The traffic is always a challenge, but the Christmas traffic is particularly formidable. Somehow I never thought UPS could have difficulty getting my cell phone to me the next morning. After all, they pride themselves as “a global leader in logistics, a company offering a broad range of solutions including the transportation of packages.” UPS also claims to be in the problem-solving business, having more than 400,000 “can do” people ready to roll up their sleeves to help us solve our problems.

When I didn’t get my cell phone the next day, I realized it was the busiest time of the year for those in the package delivery business. So, I decided to be lenient and understanding. When I failed to get my cell phone Saturday morning, I began to get slightly frustrated. My effort to track the package containing my phone indicated on Saturday evening that I would get it Monday.

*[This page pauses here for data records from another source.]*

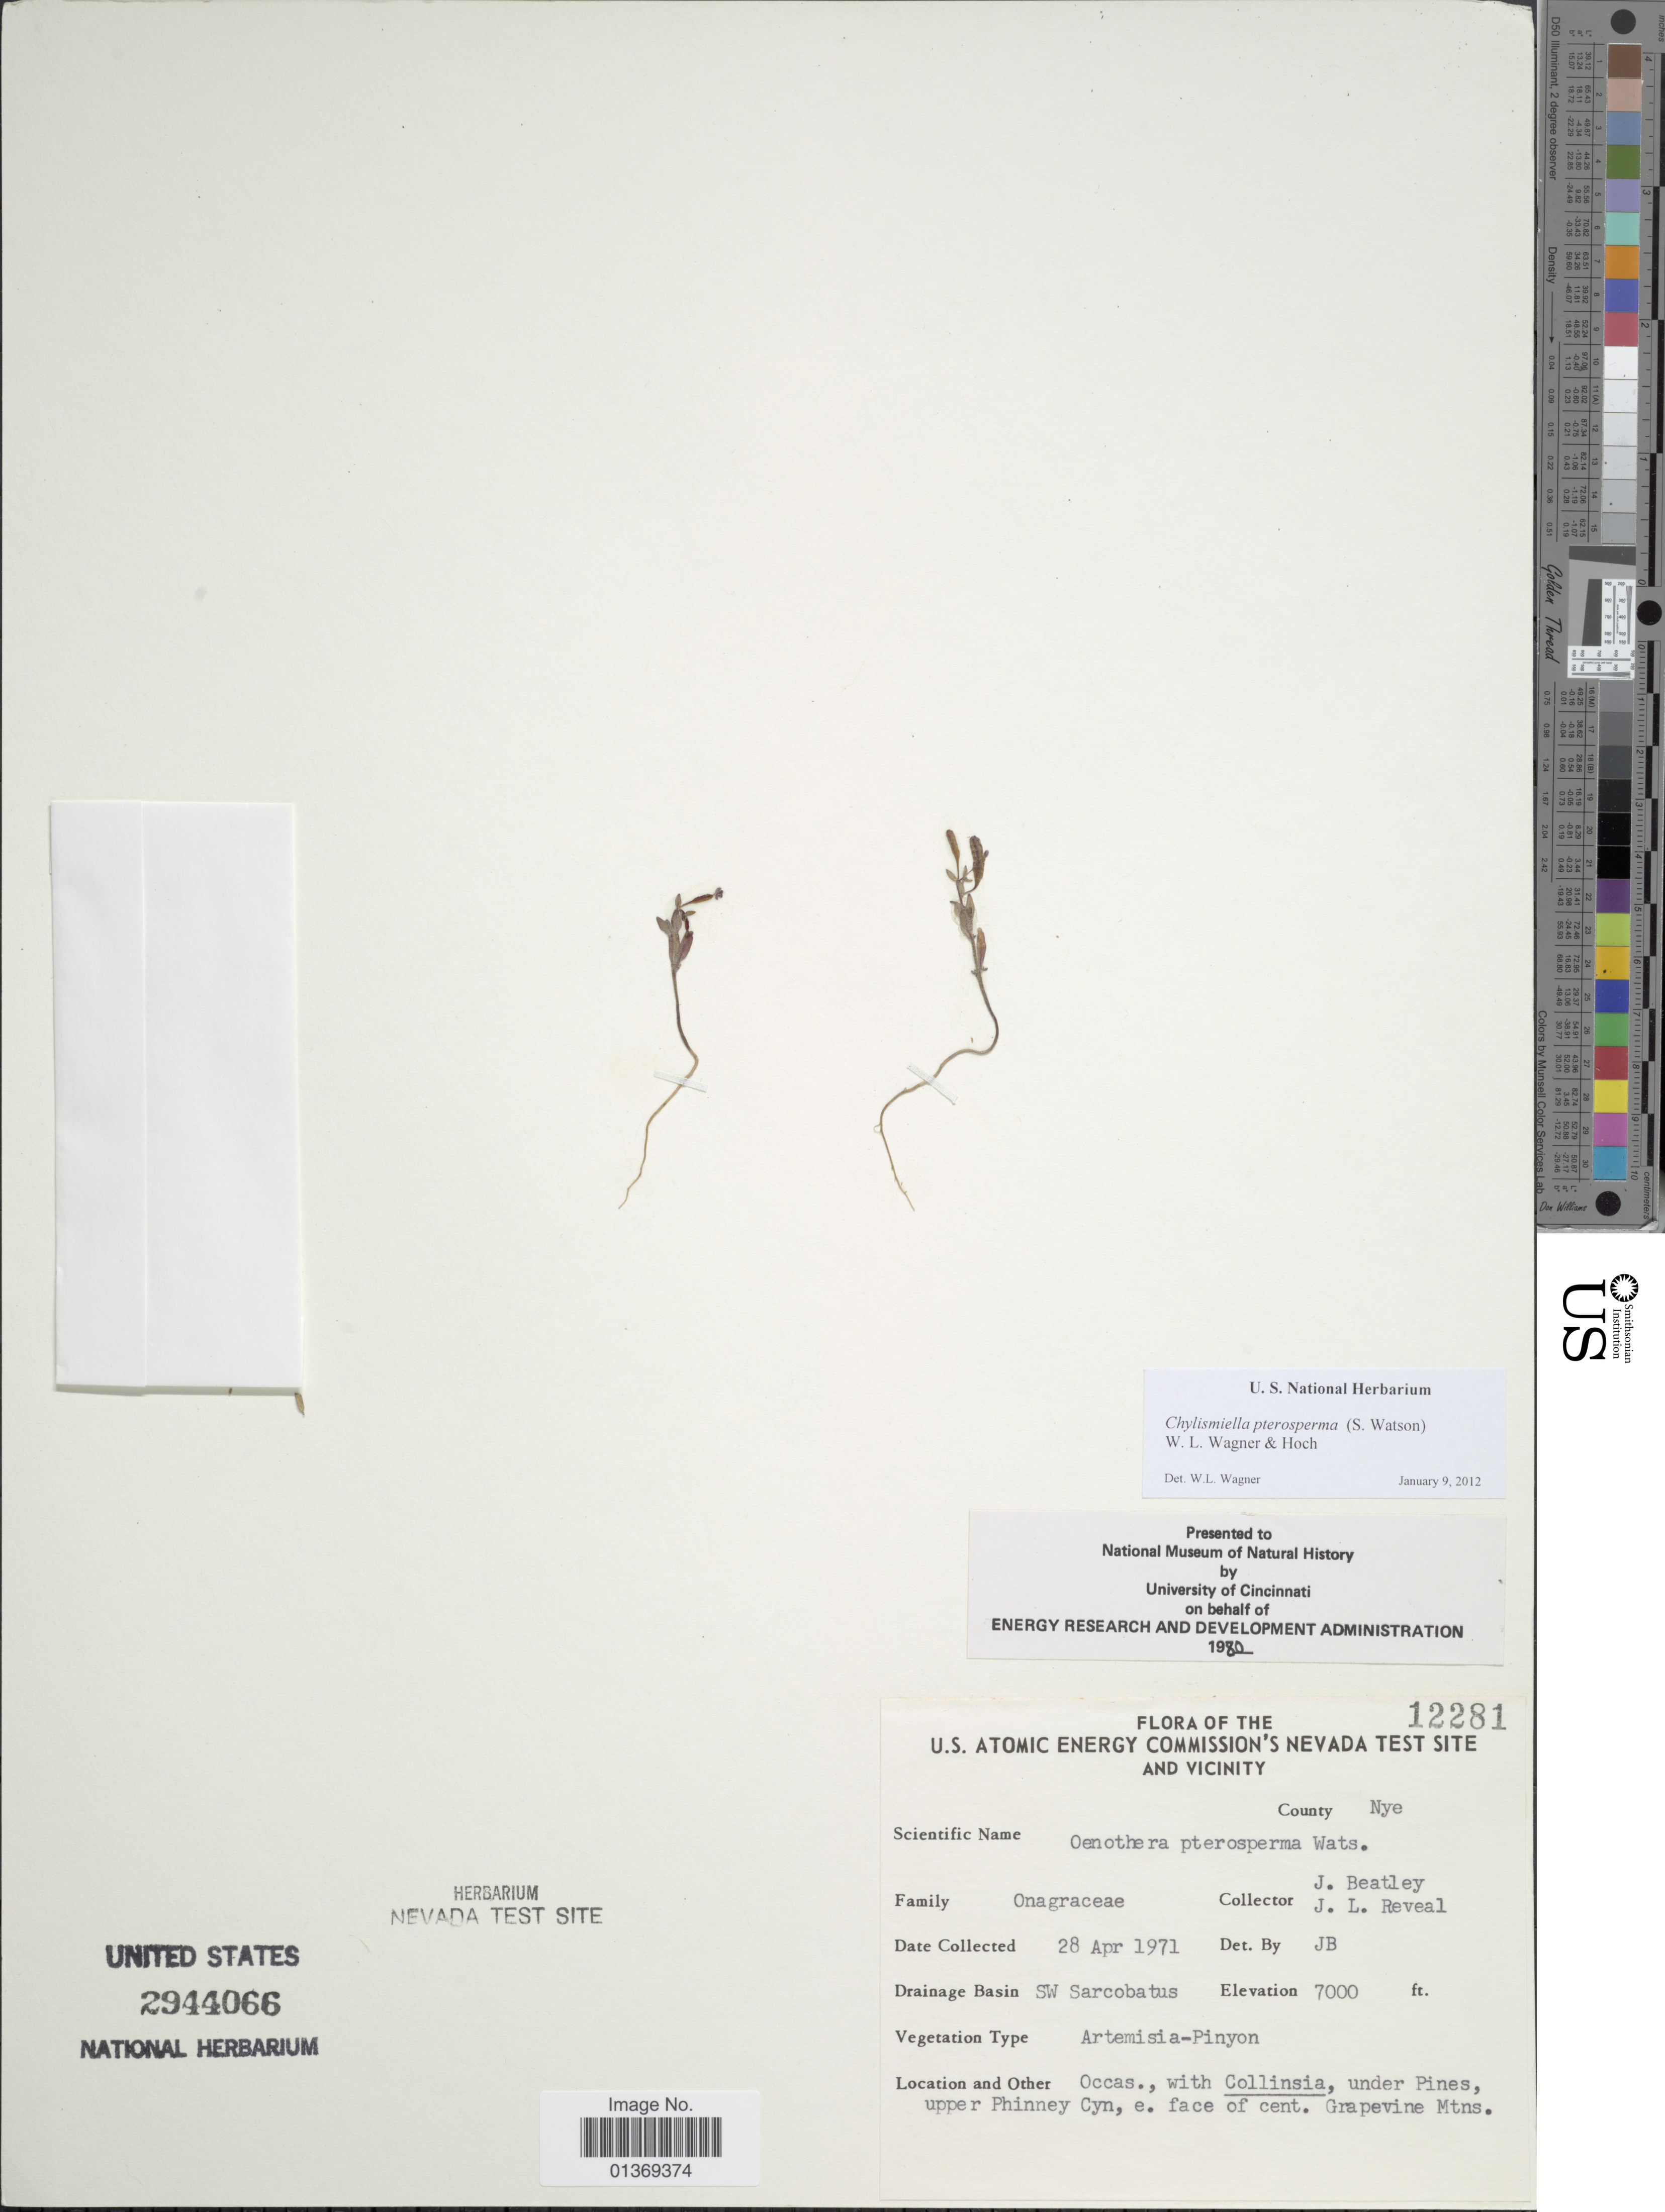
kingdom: Plantae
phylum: Tracheophyta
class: Magnoliopsida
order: Myrtales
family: Onagraceae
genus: Chylismiella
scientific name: Chylismiella pterosperma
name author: (S. Watson) W.L. Wagner & Hoch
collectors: J. C. Beatley & J. L. Reveal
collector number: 12281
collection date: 1971-04-28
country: United States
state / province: Nevada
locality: U.S. Atomic Energy Commission's Nevada Test Site and Vicinity, County Nye, SW Sarcobatus, upper Phinney Cyn, e. face of cent. Grapevine Mtns.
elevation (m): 2134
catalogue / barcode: US 2944066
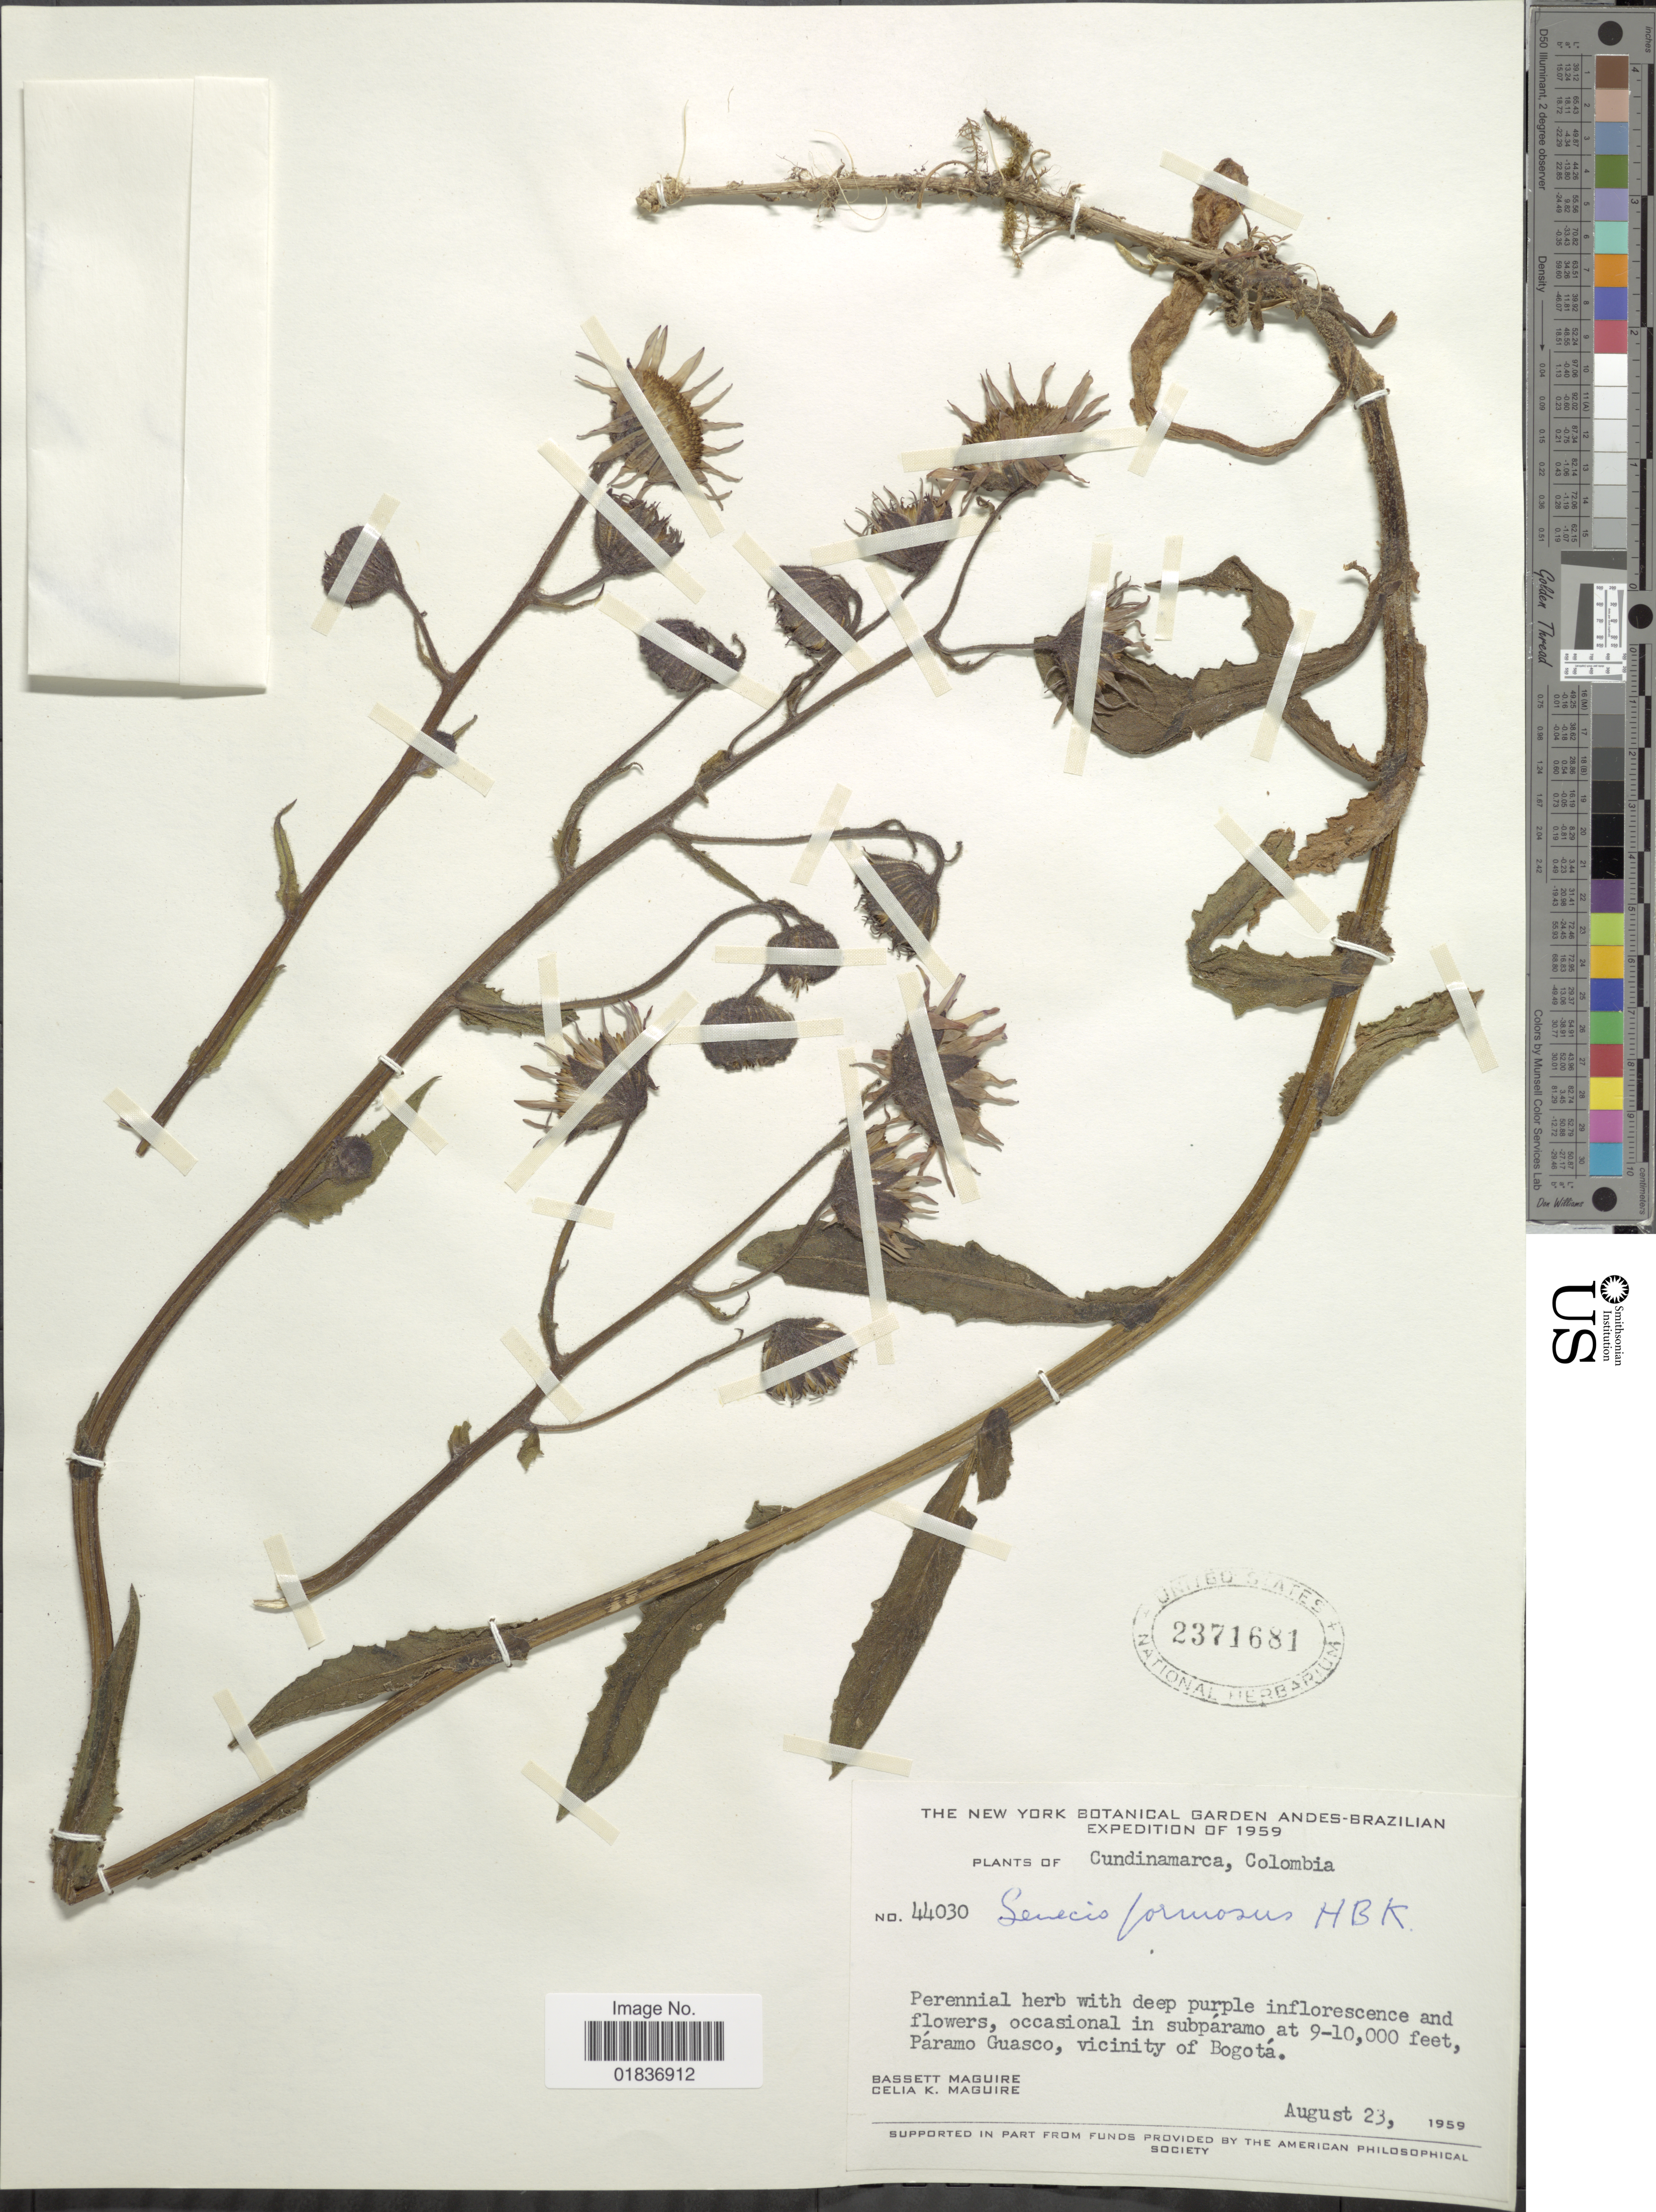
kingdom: Plantae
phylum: Tracheophyta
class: Magnoliopsida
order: Asterales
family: Asteraceae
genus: Senecio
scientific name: Senecio wedglacialis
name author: Cuatrec.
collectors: B. Maguire & C. K. Maguire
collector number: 44030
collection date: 1959-08-23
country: Colombia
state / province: Cundinamarca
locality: Cundinamarca, Paramo Guasco, vicinity of Bogota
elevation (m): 2743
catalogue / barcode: US 2371681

I began to wonder who was trying to call me. Surely, someone wanted to wish me a merry Christmas, invite me to have lunch, or ask me to go kayaking or bungee jumping.

However, on Sunday I didn’t think too much about not having a phone because I had the privilege of teaching Sunday School at Ephesus Baptist Church in Winston, where my wife and I are members and our son-in-law is pastor. The worship experience was inspiring, both morning and evening, and my thoughts were on higher and loftier things than cell phones.

On Monday when the phone didn’t come, I began to reason that maybe that phone was not as important as I had thought. I checked the tracking system, but really was not all that disturbed that it didn’t come on Monday as the system had promised.

I love people and enjoy talking on the phone and texting folks on a regular basis, but scrolling through an endless Twitter feed and searching for some trivial tidbit of information on Wikipedia didn’t seem nearly as important as I had thought.

I also found myself more productive without a cell phone. I still had the capacity to hammer out editorials and articles on my trusty Apple laptop, but I didn’t have to answer a single telemarketer or that dear soul who keeps calling to remind me for the final time that the warranty on my wife’s 2011 Buick Lacrosse has expired. I was able to accomplish more than I had ever imagined. In other words, unwanted distractions were no longer forced upon me.

With my cell phone in some dark hole in the UPS transportation system I was no longer embarrassed by my dumb smart phone ringing in a restaurant or some important meeting.

With the phone safely in the hands of UPS, I did not need to worry about having to maintain the device. It didn’t need to be charged. I didn’t need to make sure it was silenced at the proper time. I didn’t have to add new apps. I didn’t have to worry about placing it in an area where it could get wet or overheated. I didn’t have to remember to keep it away from anything magnetic.

I also found myself actually engaging people in personal conversations. Instead of having my head down looking for the latest news feed or sports score, I had meaningful conversations with Tanisha at the local Publix and the fellow Georgia Bulldawg’s fan at the Post Office. In fact, I had the opportunity to share the Gospel with one dear lady at WalMart who was especially helpful to me.

The Christmas rush that slowed down the delivery system for UPS gave me a reprieve from the busyness of the holiday season.

However, on Tuesday, the phone still had not arrived. I went with my wife to Newnan to see her sister who is in a nursing home and I surely missed checking my cell phone to read the latest articles and commentaries on The Christian Index website. Did you know that more people read The Index on a smart phone than on computers or laptops?

Maybe I’ll get it tomorrow. I guess a week without a cell phone is about all I can handle. I have missed all of you.